Professor Andreen has published numerous chapters and articles on topics including water pollution control, environmental law in the developing world, water law, environmental impact assessment, hazardous waste liability, environmental enforcement, federalism in environmental law, administrative rulemaking, and ocean incineration of hazardous waste. He has published in Australia, Tanzania, as well as in the United States, where his articles have appeared in such reviews as the Stanford Environmental Law Journal, the Columbia Journal of Environmental Law, the Indiana Law Journal, the George Washington Law Review, the Alabama Law Review, the North Carolina Law Review, the Pace Environmental Law Review, and the Environmental Law Reporter. On four occasions, his articles have either been reprinted or selected as a finalist for publication in the Land Use and Environment Law Review (which reprints the articles selected as the best land use and environmental law articles of the preceding year). He contributed a chapter entitled “Delegated Federalism versus Devolution: Some Insights from the History of Water Pollution Control” which appears in the Cambridge University Press book, Preemptive Choice: The Theory, Law and Reality of Federalism’s Core Question. He was editor of the 1990 edition of Environmental Law and Regulation In Alabama, published by Bradley Arant Rose & White and is the editor of the forthcoming Alabama Water Law Handbook (Alabama Law Institute).
Professor Andreen is the former Chair of the Environmental Law Section of the Association of American Law Schools; a member of the Commission on Environmental Law of the World Conservation Union (IUCN); and is the founder and Director of the University of Alabama School of Law/Australian National University Law Faculty's Reciprocal Summer School Program.
He is a graduate of the College of Wooster and Columbia University School of Law.
Anne Havemann, J.D., is a former CPR Policy Analyst.
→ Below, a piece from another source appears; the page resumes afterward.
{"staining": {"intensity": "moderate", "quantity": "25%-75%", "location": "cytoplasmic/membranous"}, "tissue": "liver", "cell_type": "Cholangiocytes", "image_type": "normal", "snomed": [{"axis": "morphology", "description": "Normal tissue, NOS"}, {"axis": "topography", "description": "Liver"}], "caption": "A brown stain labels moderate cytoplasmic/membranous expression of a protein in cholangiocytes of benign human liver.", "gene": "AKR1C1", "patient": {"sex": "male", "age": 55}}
She joined the organization in 2013 to work on its Chesapeake Bay program area, and left in 2015 to join the Chesapeake Climate Action Network.
Havemann has nearly a decade of experience working on environmental issues at the regional and national scale. From 2005 to 2010, she was the communications director for the Chesapeake Climate Action Network, a nonprofit organization working on clean energy issues in the Chesapeake Bay watershed. She focused on the Clean Water Act during clerkships with U.S. Senator Ben Cardin (D-MD) and at the Natural Resources Defense Council. Her article on debarring BP in the wake of the 2010 oil spill, co-authored with CPR president Rena Steinzor, appears in the William & Mary Environmental Law and Policy Review. Her second article, which won the Joseph Bernstein prize and was published in the Maryland Law Review, considers whether Maryland’s renewable energy laws violate the dormant Commerce Clause.
Ms. Havemann received a B.A. in environmental science from Colorado College in 2004. She received her law degree with a certificate in environmental law from the University of Maryland Carey School of Law in 2013, where she graduated magna cum laude. While at the University of Maryland Carey School of Law, she was editor in chief of the Maryland Law Review. In that position, she hosted a symposium in conjunction with CPR that brought together scholars from the environmental and financial fields to discuss regulatory enforcement. She is a member of Order of the Coif and a recipient of the Alumni Association Award for contributing most largely to the law school through her character and leadership.